I have this dream of moving all my ubuntu servers to gentoo but I don't have a clear enough picture of how to centralize management of a fleet of gentoo machines

notme43 · a month ago
Yes - still use emerge on the Thinkpad like I would on the host, like emerge -avuDN @world and such. This is the wiki article [1] I used to set up most the portage side of things, it covers NFS as well.

I use NFS to mount the container's /etc/portage to /mnt/portage and symlink the files to the Thinkpad's /etc/portage so I can cherry pick what I want to keep in sync with the build container. Don't have to mess with repos.conf either because portage will look to /var/cache/binpkgs by default.

make.conf is a directory on both machines and has files like 01-common-flags.conf and 02-binhost-flags.conf. The Thinkpad has 01-common-flags.conf and 03-target-flags.conf with EMERGE_DEFAULT_OPTS="--with-bdeps=n --usepkgonly" set, so running emerge -avuDN on the Thinkpad will only update with binaries from the mounted /var/cache/binpkgs.

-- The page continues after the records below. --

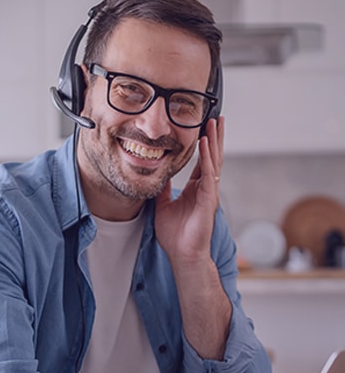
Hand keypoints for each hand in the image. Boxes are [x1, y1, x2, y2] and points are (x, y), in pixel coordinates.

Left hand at [155, 117, 223, 265]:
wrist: (183, 254)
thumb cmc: (175, 235)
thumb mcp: (163, 206)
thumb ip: (163, 189)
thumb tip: (156, 175)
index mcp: (195, 190)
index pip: (201, 162)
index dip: (203, 146)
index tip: (203, 129)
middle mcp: (205, 188)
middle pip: (212, 157)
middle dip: (214, 137)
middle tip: (216, 118)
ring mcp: (209, 193)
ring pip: (213, 161)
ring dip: (213, 141)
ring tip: (214, 123)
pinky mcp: (208, 199)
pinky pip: (208, 174)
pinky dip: (206, 158)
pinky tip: (205, 144)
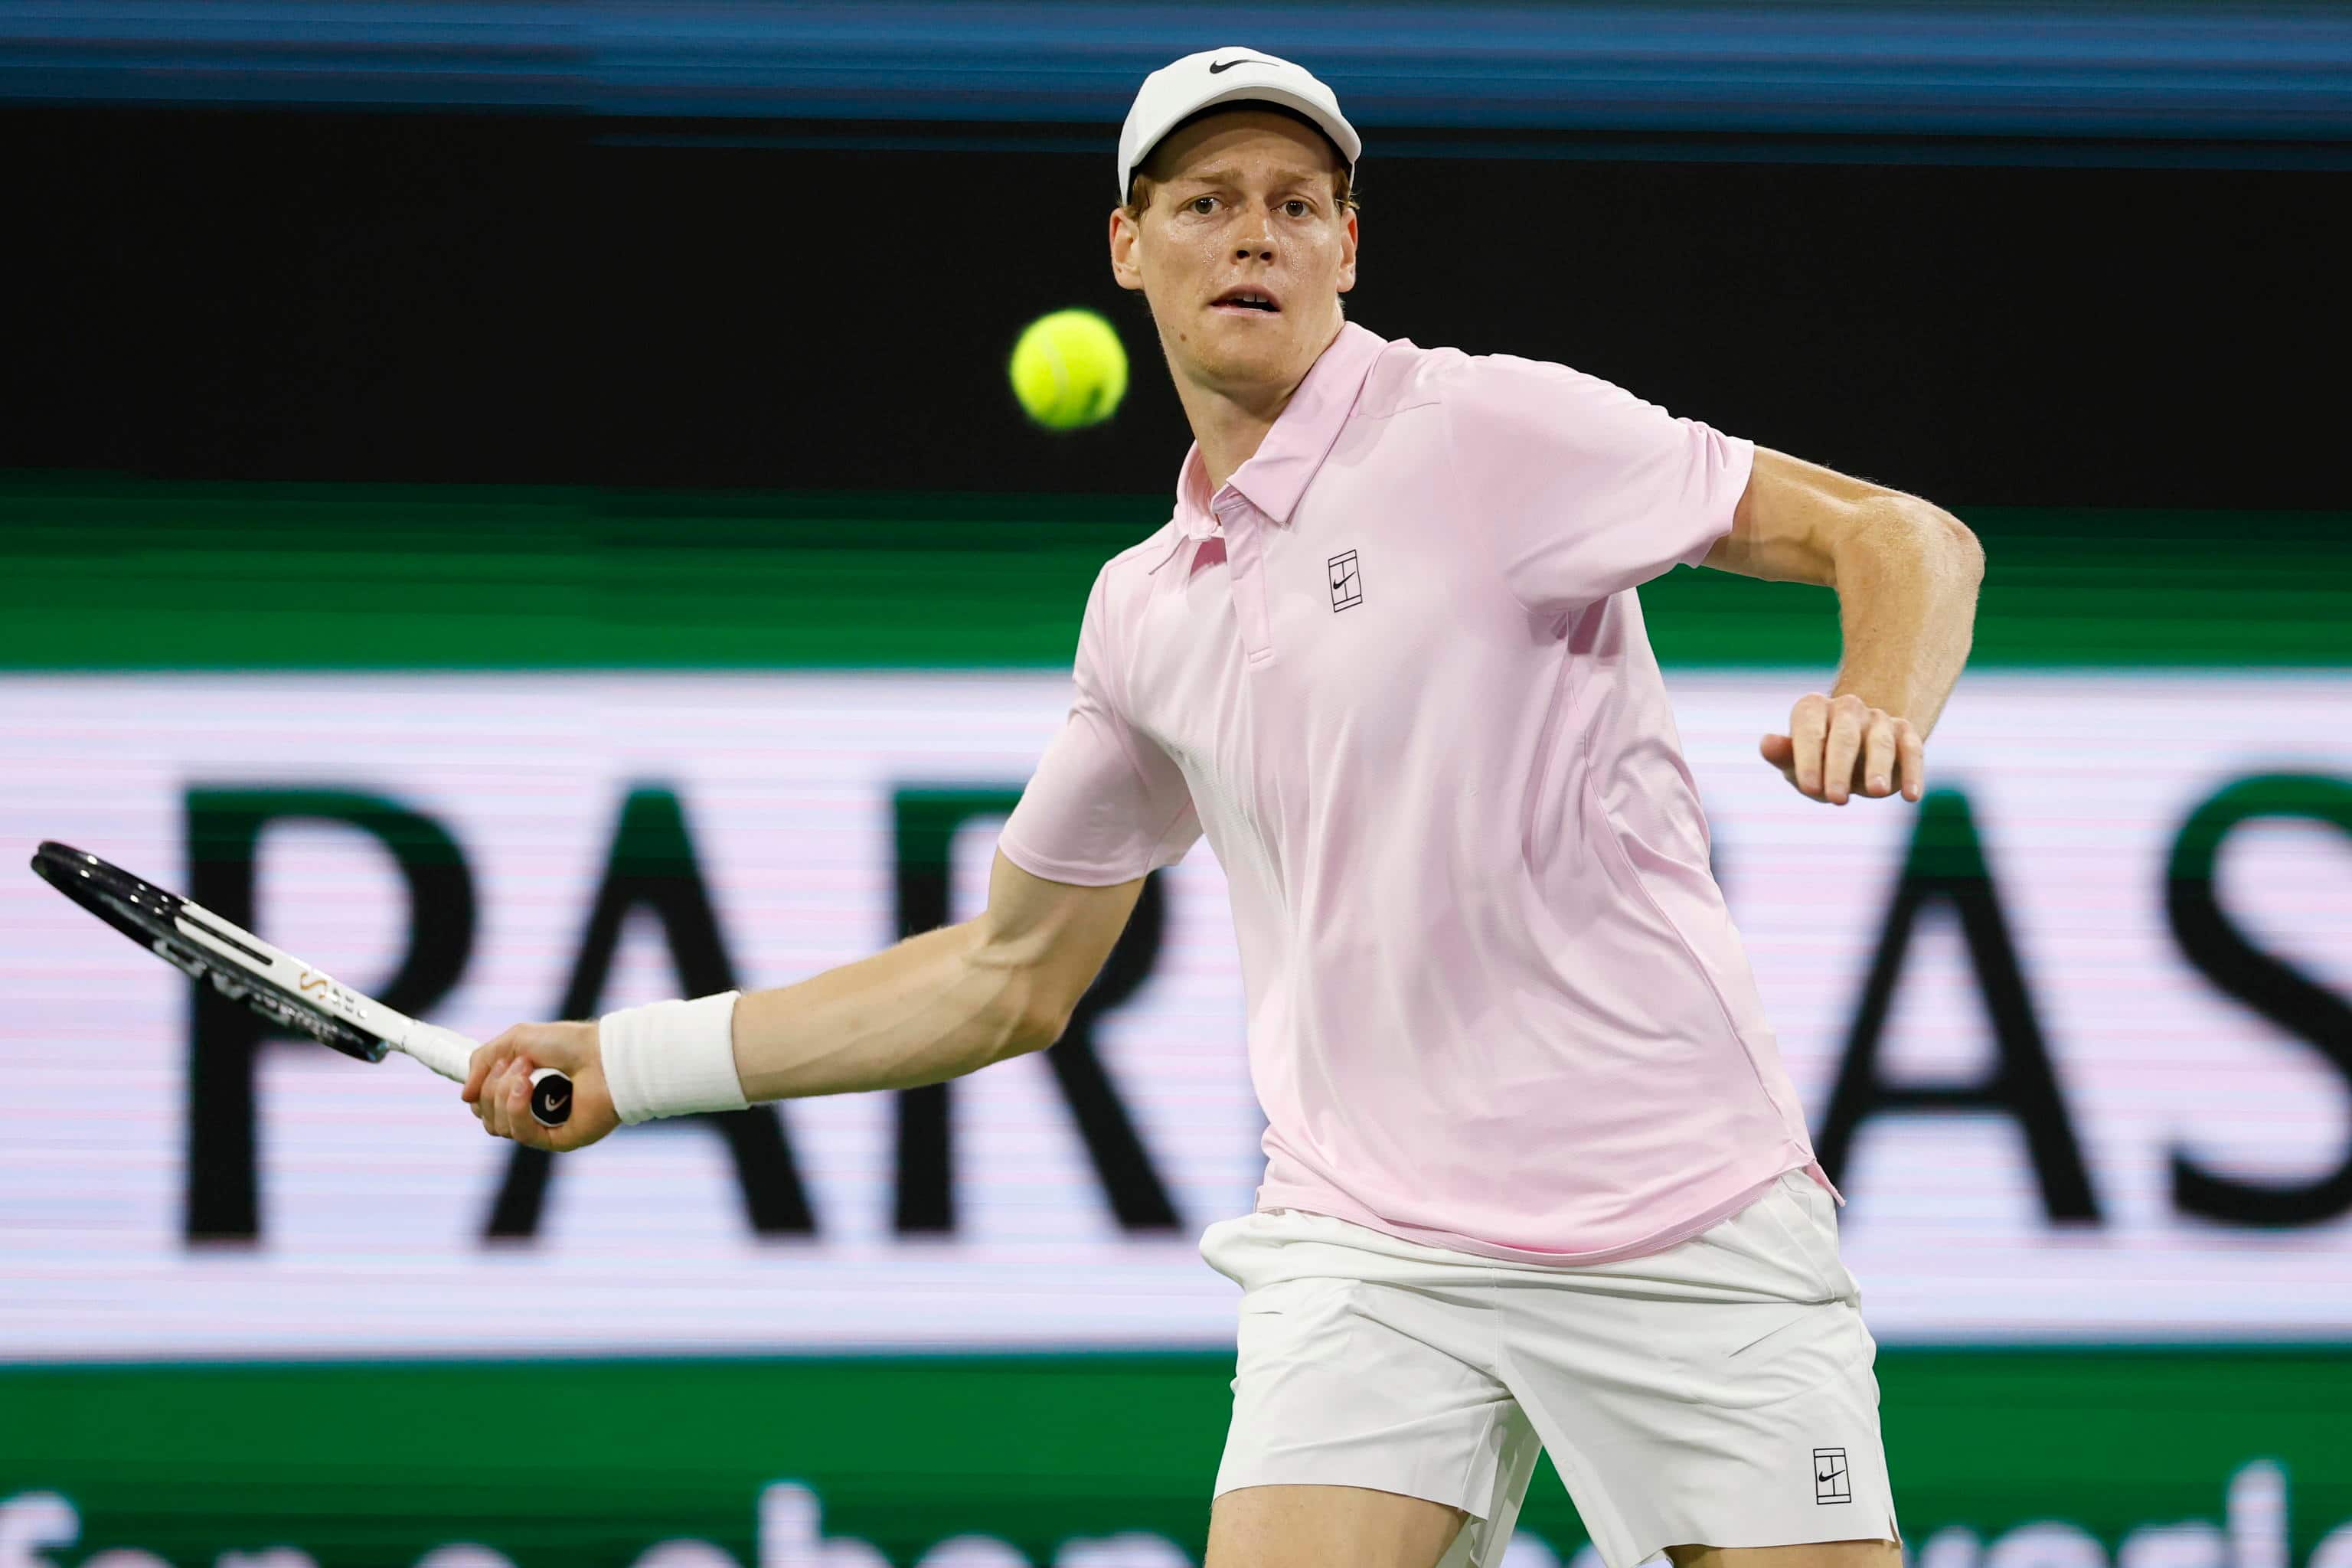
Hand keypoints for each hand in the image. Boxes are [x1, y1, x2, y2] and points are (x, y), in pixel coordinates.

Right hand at [462, 1019, 617, 1151]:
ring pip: (499, 1127)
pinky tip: (527, 1087)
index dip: (481, 1090)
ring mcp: (545, 1129)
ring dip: (506, 1093)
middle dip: (493, 1087)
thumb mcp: (515, 1041)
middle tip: (520, 1063)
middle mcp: (533, 1114)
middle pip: (486, 1117)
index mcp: (523, 1093)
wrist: (603, 1054)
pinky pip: (521, 1135)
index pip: (484, 1106)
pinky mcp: (558, 1140)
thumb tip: (465, 1097)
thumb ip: (482, 1062)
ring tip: (529, 1070)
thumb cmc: (568, 1044)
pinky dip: (517, 1108)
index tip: (494, 1066)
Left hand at [1760, 691, 1924, 804]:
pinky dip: (1913, 773)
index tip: (1809, 788)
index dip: (1808, 760)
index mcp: (1812, 709)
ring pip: (1880, 742)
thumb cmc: (1817, 760)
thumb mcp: (1795, 761)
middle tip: (1836, 799)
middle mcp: (1847, 707)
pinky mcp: (1906, 733)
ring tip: (1876, 792)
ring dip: (1878, 767)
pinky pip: (1912, 750)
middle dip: (1839, 768)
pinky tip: (1911, 796)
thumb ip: (1783, 754)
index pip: (1809, 731)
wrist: (1856, 751)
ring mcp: (1878, 718)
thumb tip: (1767, 743)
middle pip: (1844, 737)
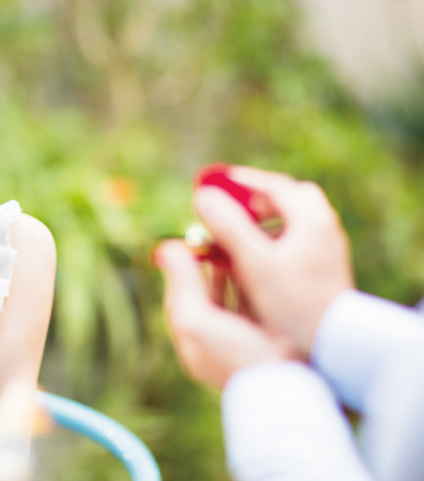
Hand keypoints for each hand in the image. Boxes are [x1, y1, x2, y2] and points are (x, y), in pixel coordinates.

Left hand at [156, 240, 299, 389]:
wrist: (284, 387)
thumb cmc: (235, 356)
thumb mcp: (197, 320)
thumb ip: (181, 283)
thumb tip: (162, 249)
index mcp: (192, 338)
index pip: (181, 294)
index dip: (184, 266)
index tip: (191, 239)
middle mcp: (215, 338)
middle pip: (207, 293)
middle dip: (210, 266)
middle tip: (216, 236)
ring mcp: (242, 337)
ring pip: (232, 294)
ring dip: (234, 270)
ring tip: (238, 243)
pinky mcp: (267, 334)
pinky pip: (256, 300)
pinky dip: (255, 281)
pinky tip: (262, 261)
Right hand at [195, 166, 354, 355]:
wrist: (332, 351)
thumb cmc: (294, 307)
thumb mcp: (255, 264)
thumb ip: (228, 227)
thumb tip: (202, 196)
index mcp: (312, 221)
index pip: (276, 186)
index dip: (242, 182)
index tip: (214, 182)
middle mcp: (325, 231)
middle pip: (288, 201)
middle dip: (255, 200)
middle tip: (227, 205)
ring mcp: (327, 253)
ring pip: (291, 224)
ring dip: (262, 222)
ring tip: (235, 233)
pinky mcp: (323, 274)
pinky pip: (294, 244)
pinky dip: (270, 242)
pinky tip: (252, 262)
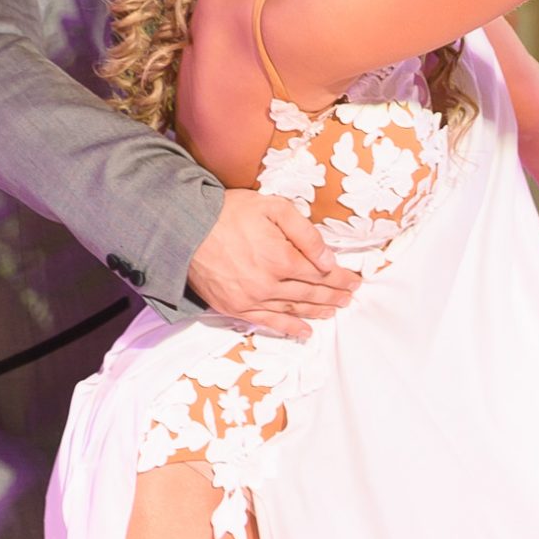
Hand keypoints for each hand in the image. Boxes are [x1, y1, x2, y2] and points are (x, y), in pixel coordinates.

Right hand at [186, 189, 355, 337]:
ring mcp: (252, 299)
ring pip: (295, 310)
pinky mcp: (235, 308)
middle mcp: (269, 284)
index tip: (354, 279)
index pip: (322, 273)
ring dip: (318, 311)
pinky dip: (290, 328)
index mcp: (281, 258)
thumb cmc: (228, 213)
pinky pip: (269, 323)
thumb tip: (328, 259)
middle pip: (312, 293)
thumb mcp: (273, 207)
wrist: (185, 229)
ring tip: (335, 309)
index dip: (342, 277)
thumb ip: (304, 232)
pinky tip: (305, 331)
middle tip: (349, 295)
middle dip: (335, 294)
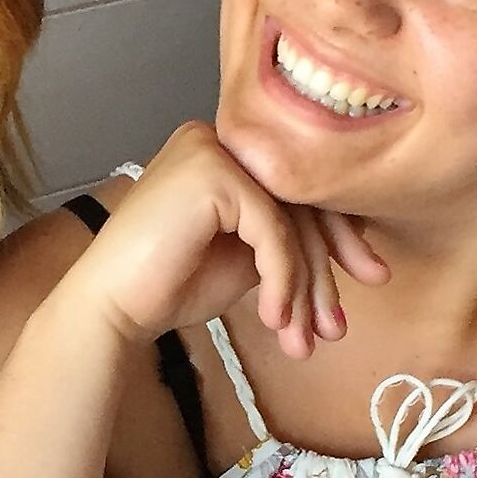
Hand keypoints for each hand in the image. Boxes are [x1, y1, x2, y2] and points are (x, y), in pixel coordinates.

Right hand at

I keep the software in sync by using /etc/portage/sets instead of the world file. Then all the package.* dirs are symlinks as well.

The Thinkpad binhost is a znver3, so the build container has CFLAGS="--march=x86-64-v3 --mtune=alderlake" set. There's some SIMD extensions that two don't have in common and it has to build code that runs on both machines, otherwise you could use the target architecture in --march. Using the --mtune option in my case apparently sets the L2 cache size of the produced code to that of the Intel chip.

Systemd-nspawn containers are super easy to spin up, as you basically install Gentoo from stage3 and it works like a chroot but with a full init. I run updates irregularly, there's still some manual effort for maintenance, but it's mostly just kicking off emerge and letting it build in a tmux session.